● What is being asked:
Give again exactly the lines that run from the start of the records to the line holding "right knee: (189, 357)", both ends counted. Do not include the pictures.

%%

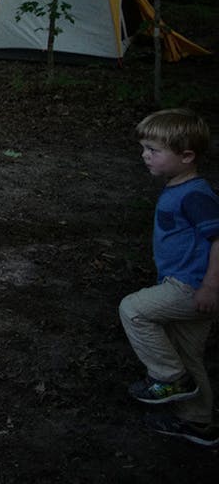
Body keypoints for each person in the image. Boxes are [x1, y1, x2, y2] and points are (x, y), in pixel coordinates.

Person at [119, 107, 219, 447]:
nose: (145, 156)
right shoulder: (178, 187)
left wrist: (210, 286)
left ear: (187, 156)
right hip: (188, 286)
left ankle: (167, 377)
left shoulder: (195, 195)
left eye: (154, 151)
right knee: (189, 357)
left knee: (133, 308)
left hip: (192, 288)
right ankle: (199, 423)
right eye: (144, 148)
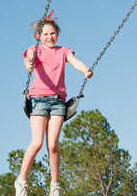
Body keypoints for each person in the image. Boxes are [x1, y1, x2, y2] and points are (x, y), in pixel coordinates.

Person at [15, 10, 93, 196]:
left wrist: (86, 71)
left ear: (58, 34)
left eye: (53, 33)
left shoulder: (63, 51)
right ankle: (21, 180)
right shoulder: (36, 49)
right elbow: (27, 60)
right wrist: (28, 65)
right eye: (45, 34)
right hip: (38, 99)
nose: (50, 37)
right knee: (36, 143)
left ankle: (55, 186)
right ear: (38, 36)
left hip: (58, 101)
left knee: (53, 145)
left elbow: (74, 61)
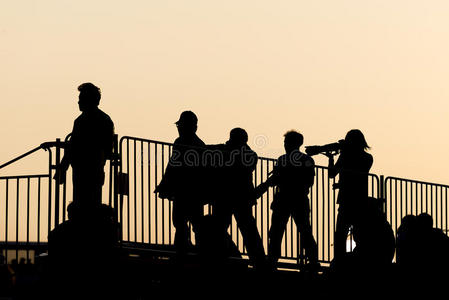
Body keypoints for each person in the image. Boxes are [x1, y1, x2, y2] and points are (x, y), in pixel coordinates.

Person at [256, 130, 318, 270]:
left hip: (283, 199)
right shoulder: (307, 160)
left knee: (277, 231)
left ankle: (272, 260)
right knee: (304, 230)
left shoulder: (283, 159)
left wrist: (264, 187)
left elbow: (275, 178)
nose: (284, 145)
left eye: (286, 142)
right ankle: (313, 260)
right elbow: (309, 181)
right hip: (300, 199)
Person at [210, 128, 267, 268]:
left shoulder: (240, 154)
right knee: (246, 229)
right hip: (239, 197)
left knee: (223, 228)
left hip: (228, 196)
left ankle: (225, 256)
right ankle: (257, 260)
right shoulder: (248, 154)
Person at [55, 83, 115, 214]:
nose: (78, 101)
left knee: (82, 202)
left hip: (84, 168)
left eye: (81, 98)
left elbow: (73, 146)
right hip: (94, 167)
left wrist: (62, 167)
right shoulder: (105, 119)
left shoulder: (82, 121)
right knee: (91, 202)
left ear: (89, 100)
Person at [155, 111, 206, 258]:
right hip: (189, 190)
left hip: (187, 190)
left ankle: (185, 249)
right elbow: (173, 165)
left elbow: (174, 166)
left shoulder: (185, 143)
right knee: (185, 221)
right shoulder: (195, 144)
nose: (178, 127)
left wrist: (165, 184)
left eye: (180, 124)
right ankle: (188, 248)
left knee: (184, 220)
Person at [327, 129, 373, 262]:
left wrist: (335, 157)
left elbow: (332, 174)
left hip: (348, 200)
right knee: (359, 234)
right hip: (359, 200)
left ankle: (340, 261)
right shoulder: (367, 157)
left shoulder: (350, 157)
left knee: (343, 234)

%%

● Reply:
Body keypoints for each person in the image. Boxes are [x1, y1, x2, y2] and points are (x, y), in pixel coordinates.

Person at [119, 107, 219, 447]:
nose: (145, 156)
right shoulder: (178, 187)
left wrist: (210, 286)
left ear: (187, 156)
right hip: (188, 286)
left ankle: (167, 377)
left shoulder: (195, 195)
left eye: (154, 151)
right knee: (189, 357)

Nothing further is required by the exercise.